Groß angelegte Studie: Vögel fürchten sich offenbar eher vor Frauen als vor Männern. Vögel reagieren in Städten misstrauischer auf Frauen als auf Männer. Das zeigt eine in fünf Ländern durchgeführte Studie. Forscher spekulieren jetzt über mögliche Gründe für dieses Verhalten.
Studie untersucht Fluchtdistanz von Stadtvögeln
Vögel fliehen in der Stadt offenbar eher vor Frauen als vor Männern. Das zeigt eine Studie der Tschechischen Agraruniversität Prag, die im Fachmagazin „People and Nature“ veröffentlicht wurde. Das internationale Forschungsteam um Federico Morelli und Yanina Benedetti beobachtete dafür, wie Vögel darauf reagierten, wenn Spaziergängerinnen und Spaziergänger sich ihnen näherten. Das Team bildete dafür vier Beobachterpaare, die jeweils aus einem Mann und einer Frau bestanden, die ungefähr gleich groß und ähnlich gekleidet waren. Die Ornithologen und Ornithologinnen gingen gleich schnell auf einzelne Tiere zu und hielten dabei Blickkontakt.
Daten aus sieben Städten in fünf Ländern
Zwischen April und Juli 2023 beobachteten die Forscher und Forscherinnen so 2701 Reaktionen von 37 Vogelarten in sieben Städten in Tschechien, Deutschland, Frankreich, Spanien und Polen. Zu den Vögeln zählten etwa Tauben, Elstern, Amseln oder Krähen. Sie maßen die Fluchtdistanz, also wie nahe die Menschen kommen konnten, bevor das Tier sich zurückzieht. In der Verhaltensökologie gilt das als gängiger Indikator dafür, wie wachsam Tiere reagieren, wenn sie sich bedroht fühlen. Das Ergebnis: Die Männer konnten den Vögeln im Schnitt etwa einen Meter näher kommen als die Frauen. Zwischen den einzelnen Ländern und Vogelarten gab es dabei kaum Unterschiede.

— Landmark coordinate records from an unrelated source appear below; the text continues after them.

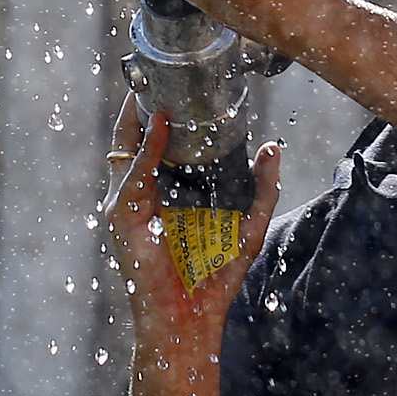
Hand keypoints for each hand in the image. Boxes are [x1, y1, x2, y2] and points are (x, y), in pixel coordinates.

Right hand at [98, 99, 280, 342]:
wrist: (189, 320)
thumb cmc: (213, 281)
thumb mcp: (247, 228)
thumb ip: (262, 189)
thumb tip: (273, 147)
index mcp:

Mögliche Störfaktoren wurden berücksichtigt
Dabei berücksichtigte die Studie Faktoren, die das Ergebnis verzerren könnten: die Ausgangsentfernung, die Größe des Vogeltrupps, das Geschlecht des fliegenden Tieres, die umgebende Landnutzung, die Vegetationsdeckung und die Verwandtschaft der Arten untereinander. Zudem erhoben die Frauen im Team keine Daten, während sie menstruierten. Denn Duftstoffe im Körpergeruch hätten die Ergebnisse ebenfalls verfälschen können.

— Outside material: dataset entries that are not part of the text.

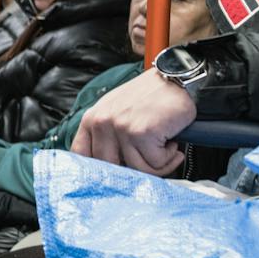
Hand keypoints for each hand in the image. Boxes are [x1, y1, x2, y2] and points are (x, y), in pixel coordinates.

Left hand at [72, 69, 192, 175]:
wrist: (177, 81)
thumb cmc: (150, 98)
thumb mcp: (117, 111)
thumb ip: (106, 135)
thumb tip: (107, 168)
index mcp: (91, 119)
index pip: (80, 154)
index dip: (96, 170)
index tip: (114, 176)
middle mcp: (101, 123)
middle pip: (109, 167)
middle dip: (134, 170)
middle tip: (151, 161)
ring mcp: (120, 128)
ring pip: (137, 169)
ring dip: (158, 165)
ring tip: (166, 147)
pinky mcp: (141, 133)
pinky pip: (155, 163)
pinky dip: (169, 158)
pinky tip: (173, 144)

Gründe für das Verhalten bleiben unklar
Die Studie untersuchte unterdessen nicht, warum die Tiere sich so verhielten. Das Forschungsteam nannte aber mögliche Gründe: So könnten unabhängig vom Geschlecht Unterschiede im Gang, in der Körperform oder im Körpergeruch eine Rolle spielen. Zudem gelten männliche Vögel als risikotoleranter. Darüber könnte weitere Forschung Aufschluss geben. Zudem näherten sich nur vier Frauen und Männer den Tieren. Mehr Testpersonen könnten andere Ergebnisse zeigen.